11. The WSJ 2009 HEALTHCARE IT Technology Innovation Winner:  DataDyne.Org and Joel Selanikio, U.S. For The EpiSurveyor



Joel Selenikio was inspired by his years of trying to collect consistent and reliable epidemiology data while working for the Centers For Disease Control.  The EpiSurveyor is his open source software program now available free by download to mobile phones and PDAs.  It enables health care workers and surveyors in rural areas of the world to create and keep consistent health information and upload it to the DataDyne database.  DataDyne, also created by Selenikio, is a non-profit organization devoted to information and communication of technologies for public health and development.  

Selenikio, a professor of pediatrics at Georgetown University Hospital, was also awarded the prestigious Lemelson-MIT Award for Sustainability earlier this year for his work on the EpiSurveyor and DataDyne.
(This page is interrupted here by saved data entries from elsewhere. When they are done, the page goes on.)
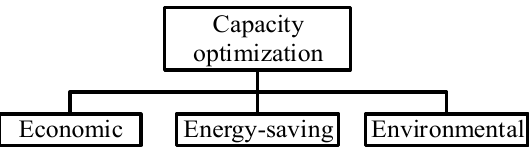
Figure 2. The structure diagram of AHP.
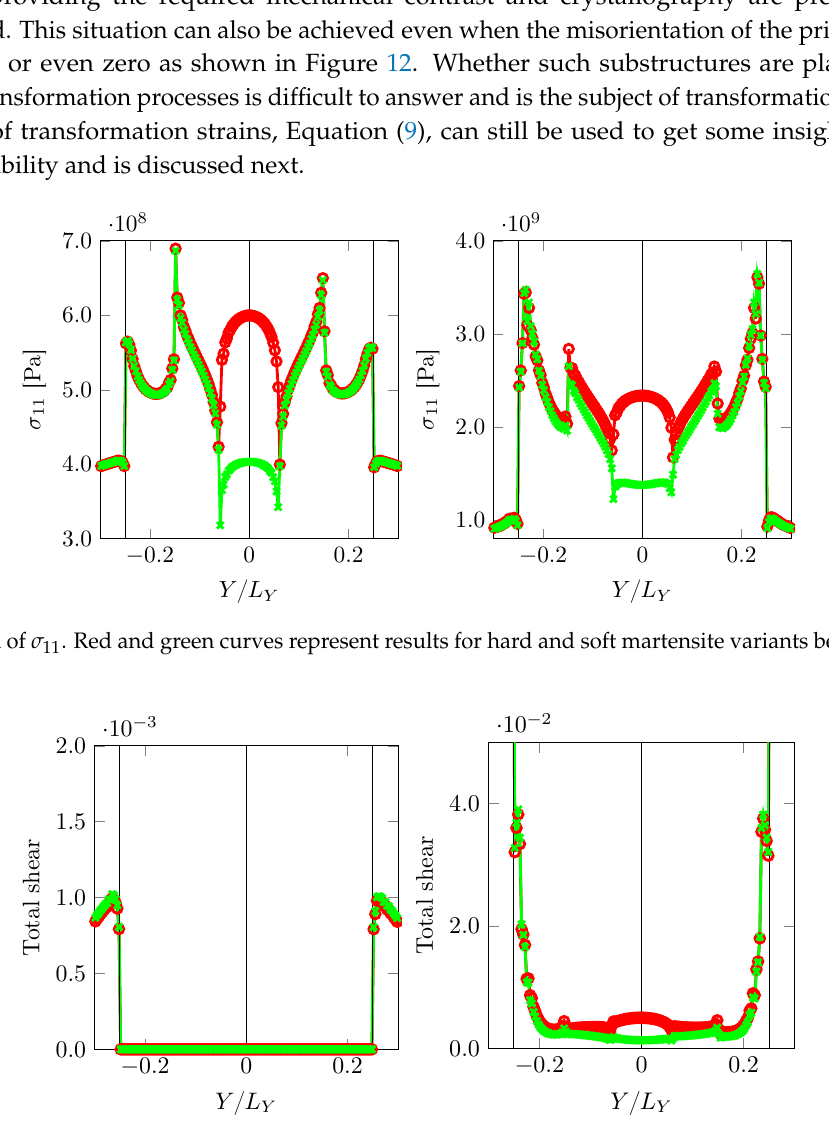
( b ) Distribution of total shear . Red and green curves represent results for hard and soft martensite variants T between O 1 O 2 , respectively. L X /2 N X close to zero misorientation Figure 12. σ 11 and total shear distribution along path X = T − PAGB (separating prior austenite and ) at two different overall deformation levels, ¯ F 11 = 1.00125 A 1 A 1 ( left column) and ¯ F 11 = 1.00875 ( right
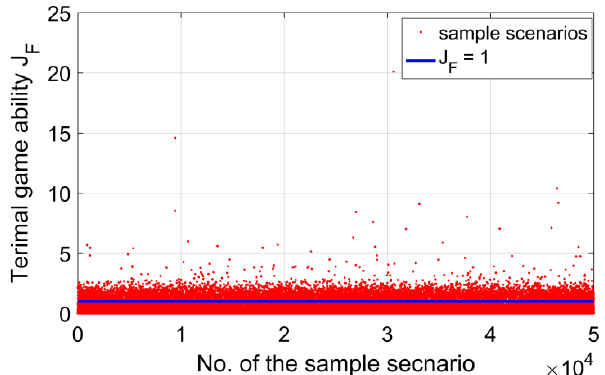
Figure 8. The terminal game capability of the pursuer J F in the FRS for 50,000 sample scenarios.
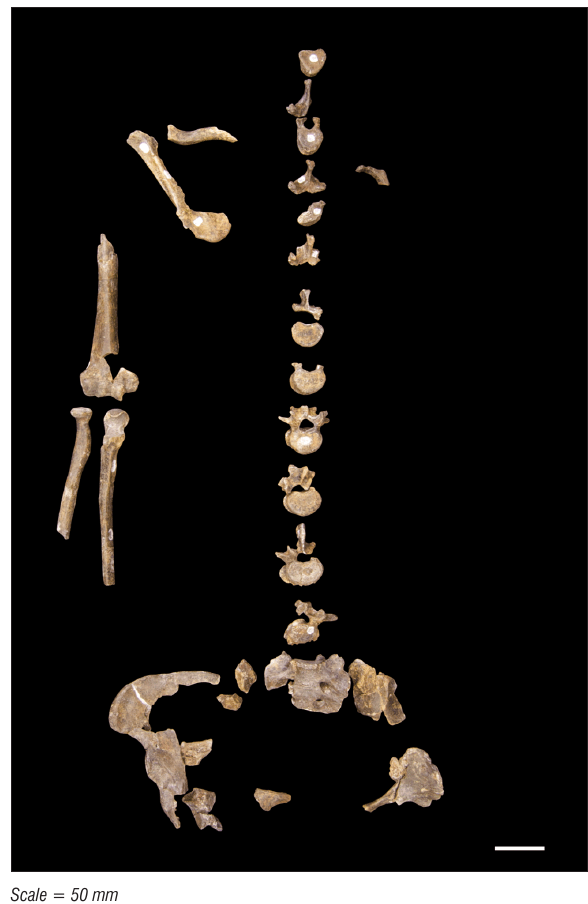
Figure 1: StW 431 – a partial skeleton of Australopithecus africanus discovered at Sterkfontein Caves in 1987 . Stw 431 represented only the third partial skeleton attributed at the time to A. africanus , and represents the only probable male skeleton attributed to this taxon to date.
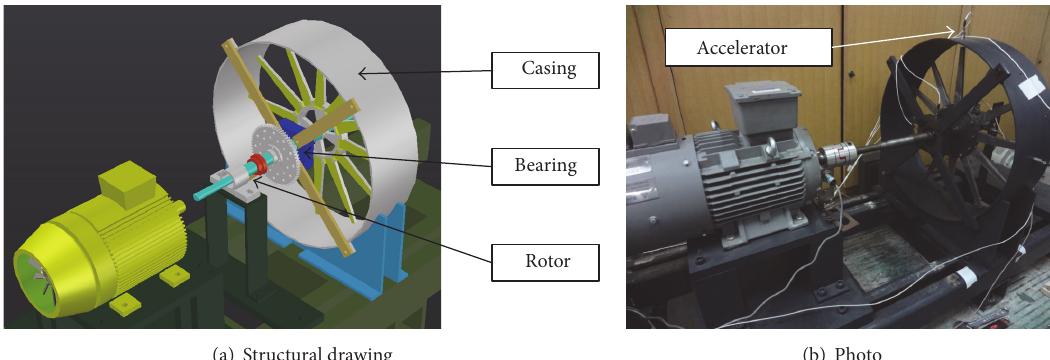
Figure 5: Rotor-bearing-casing test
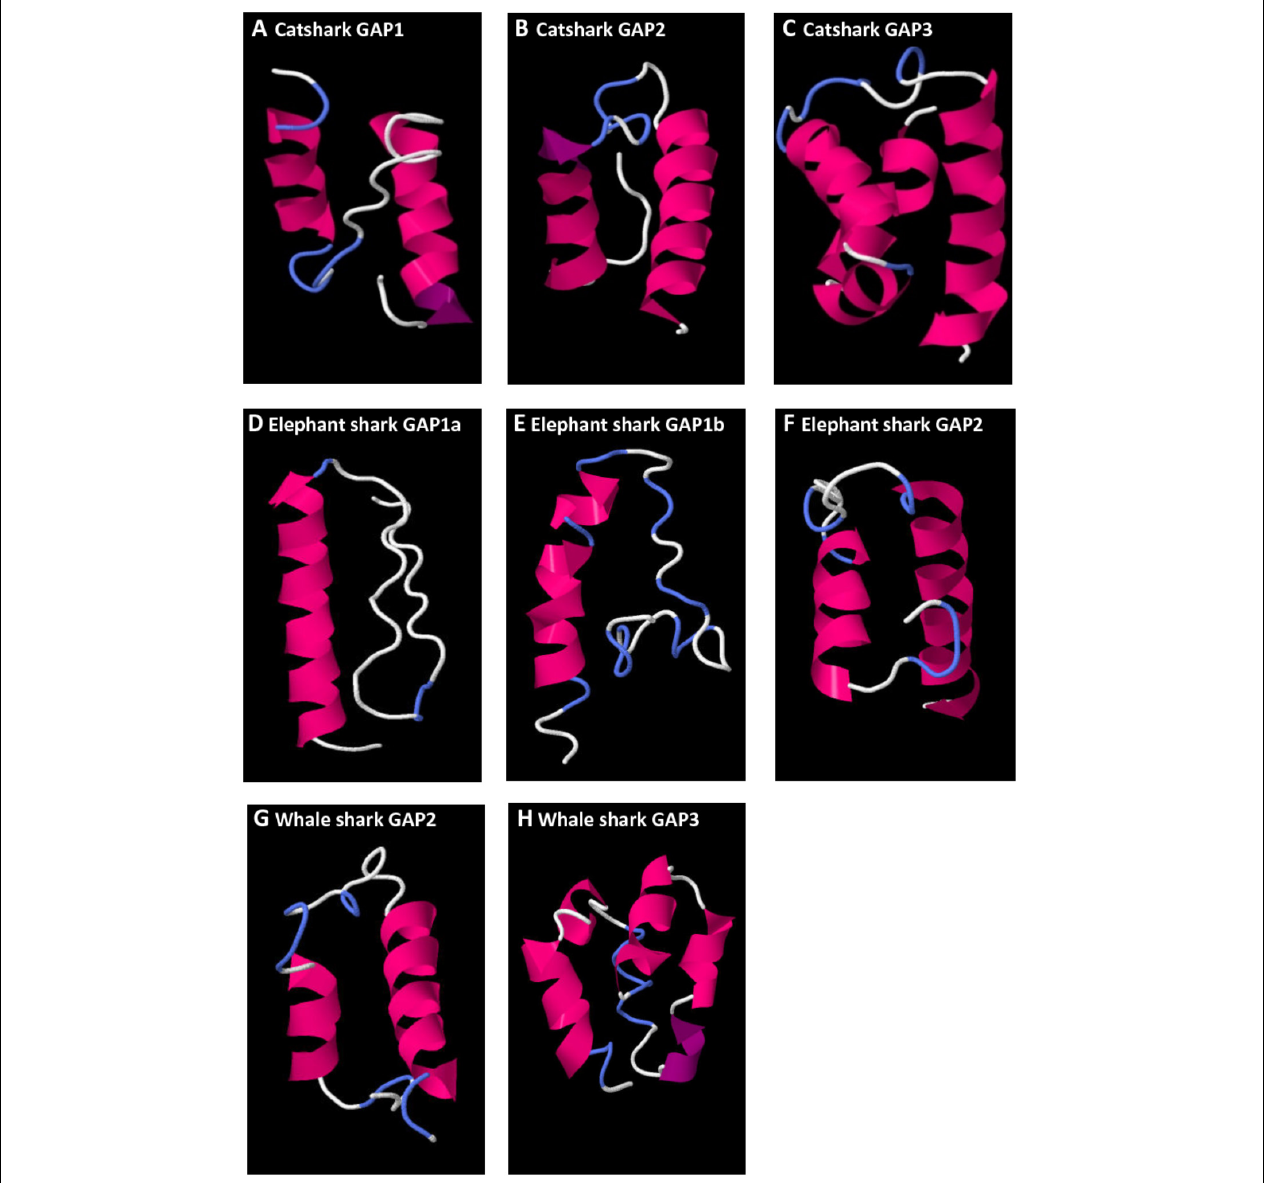
FIGURE 8 | Predicted 3D structure of catshark GAP1 (A) , GAP2 (B), and GAP3 (C) , elephant shark GAP1a (D) , GAP1b (E) , and GAP2 (F) , whale shark GAP2 (G) and GAP3 (H) . Models predicted in I-TASSER server with a C-score between 2 and 4 were presented. In all the models, the C-terminal is oriented toward the right. In pink appears α -helix, in violet 3 10 -helix, in white loops, and in blue β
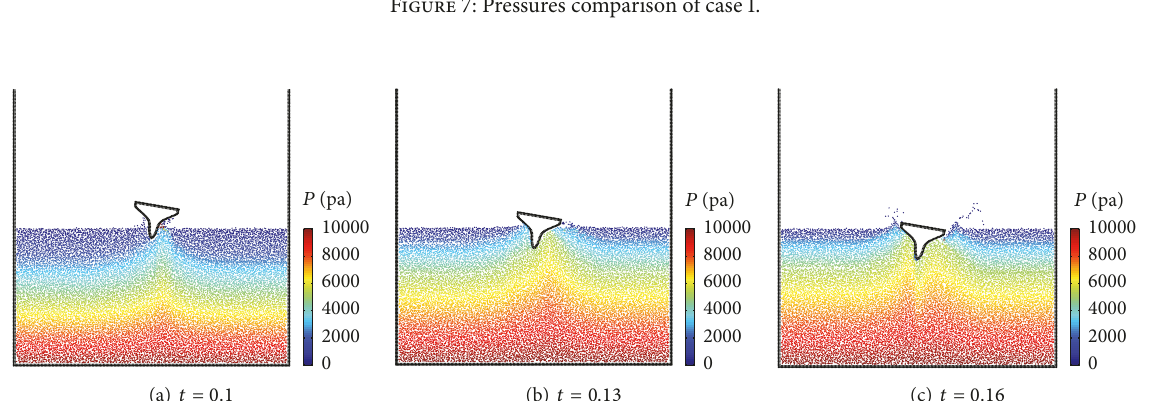
Figure 7: Pressures comparison of case 1.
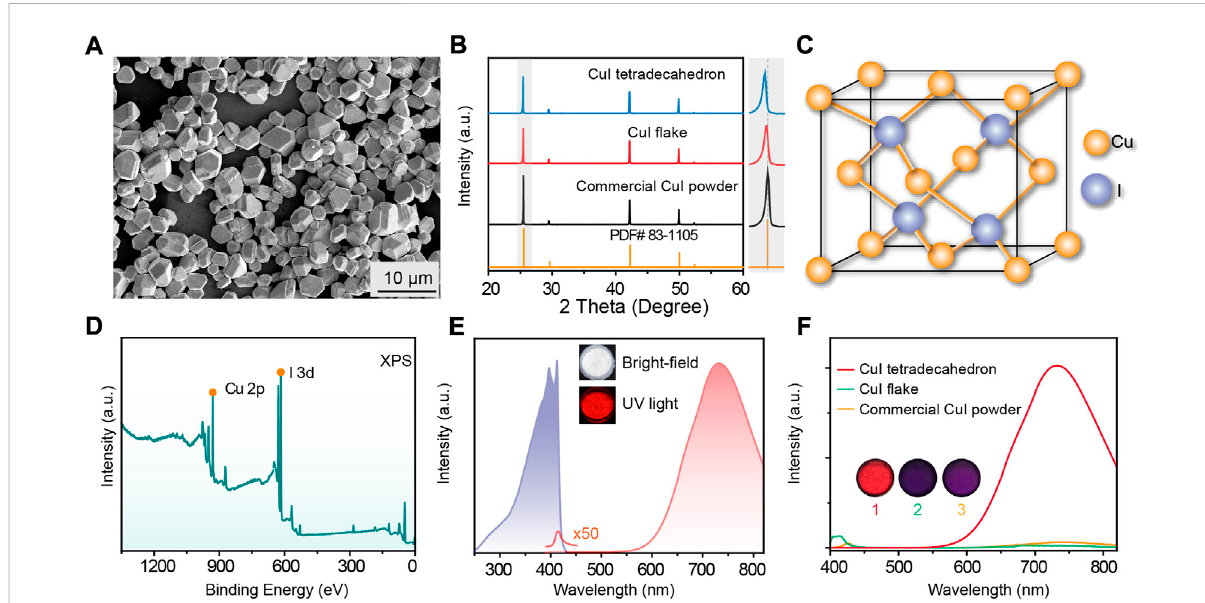
FIGURE 1 ( A) SEM image of the as-prepared CuI microcrystals. (B) XRD spectra of the as-prepared CuI microcrystals, CuI nano fl akes, commercial CuI powder, and standard CuI PDF card. (C) Simpli fi ed crystal structural model of the as-prepared CuI microcrystals. (D) XPS of the as-prepared CuI microcrystals. (E) Excitationspectrum(purple)andemissionspectrum(red)oftheas-preparedCuImicrocrystals.InsetimagesarephotographofCuI microcrystals power under bright- fi eld and UV excitation, respectively. (F) Comparison of fl uorescence emission spectra of different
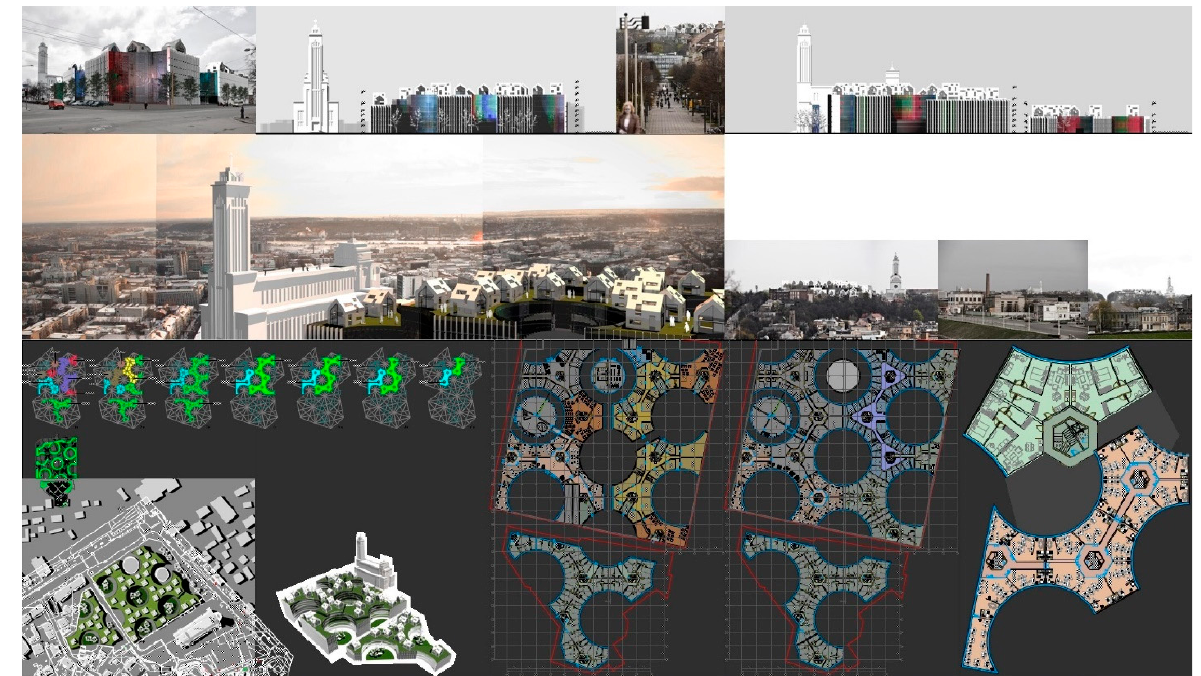
Figure 18. The presentation of the proposal “Žalias kalnas” (photo courtesy of Linas Tuleikis).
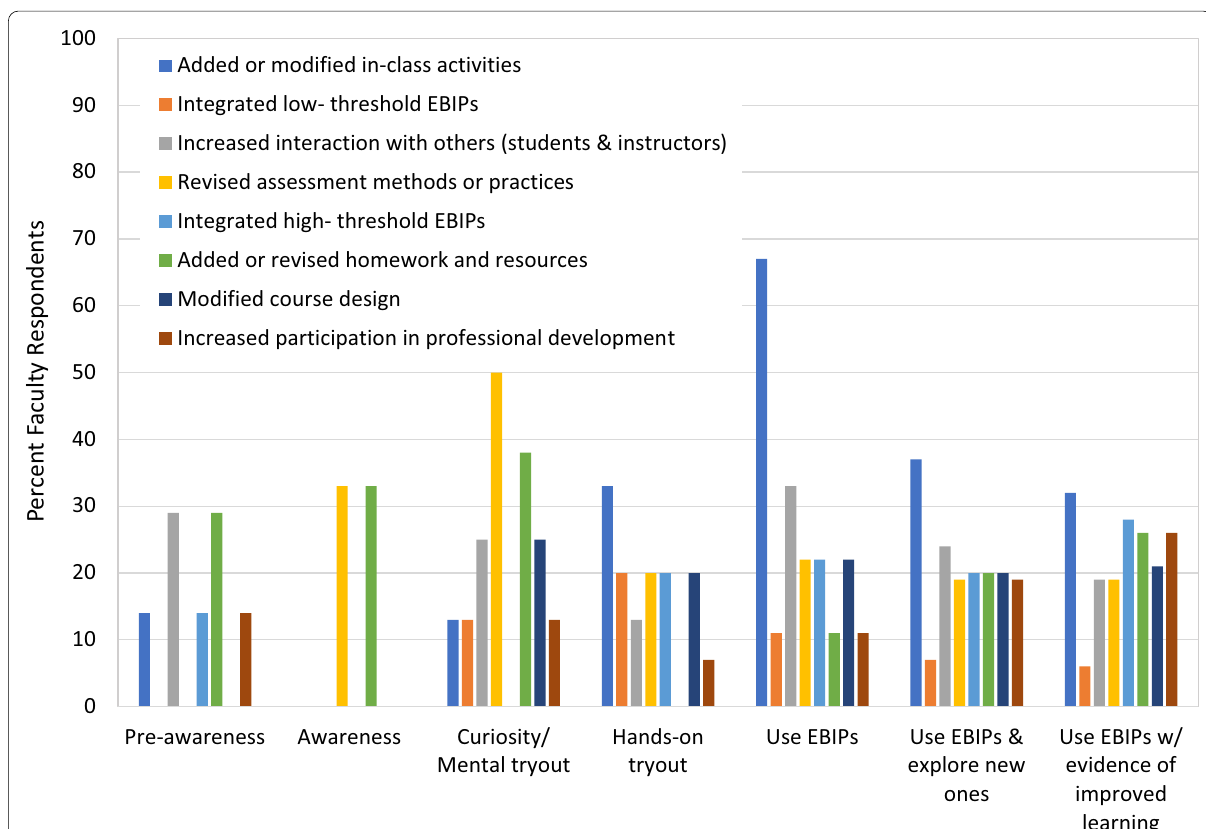
Fig. 5 Changes to teaching practices reported by faculty respondents at different EBIP adoption stages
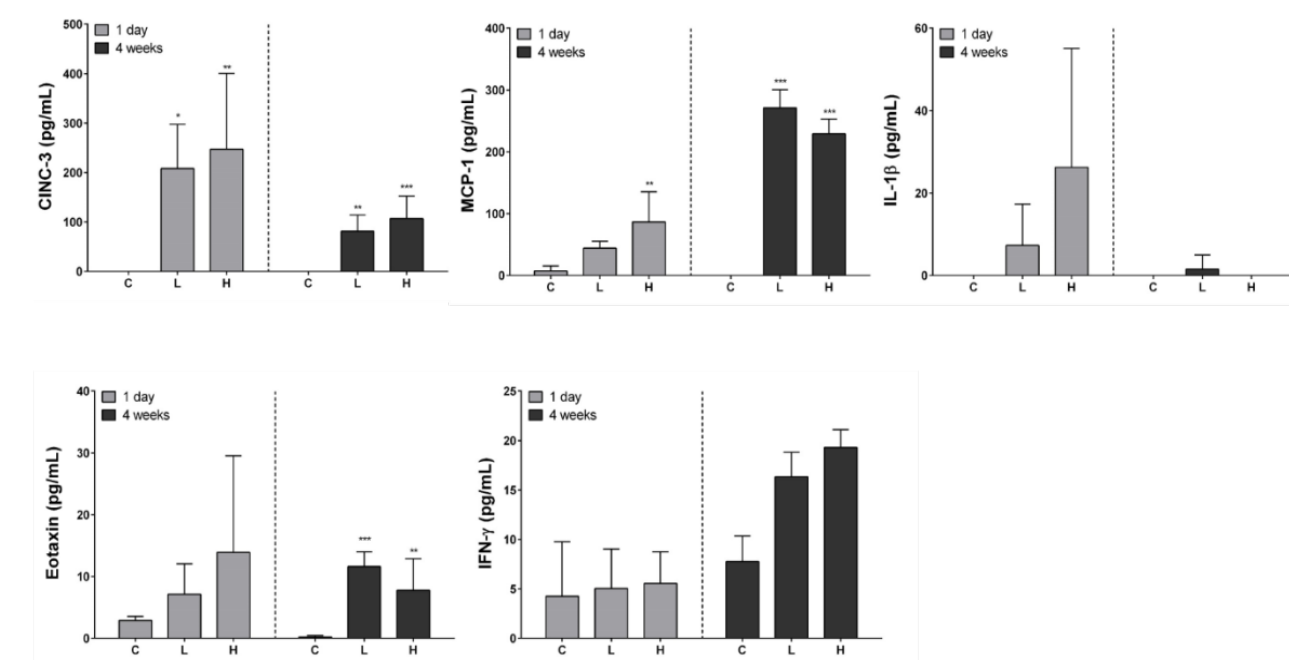
Figure 3. Proinflammatory cytokine analysis of bronchoalveolar lavage fluid (BALF) after intratra- cheal instillation of nickel oxide nanoparticles (NiO NPs). Levels of cytokine-induced neutrophil chemoattractant-3 (CINC-3), eotaxin, monocyte chemoattractant protein (MCP)-1, interferon (IFN)- γ , and interleukin (IL)-1 β are indicated. Data are presented as mean ± standard deviation (SD) of each group. One-way analysis of variance (ANOVA) was performed for the comparison between the NiO NPs-treated and control groups with statistical significance indicated by * p < 0.05, ** p < 0.01, and *** p < 0.001. C: control group; L: low-dose group (50 cm 2 /rat); H: high-dose group (150 cm 2 /rat).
12. The WSJ 2009 SOFTWARE Technology Innovation Winner:  VMware, U.S. For VMware vSphere™



The first to bring cloud computing to every level of information technology, VMware vSphere turns your system into a private cloud no matter what your operating system. The vSphere increases efficiency and cos-effectiveness with solutions for data centers, critical applications, business and industry. It serves small companies, mid-size, and large enterprises.


Every year technology climbs even taller steps than the year before.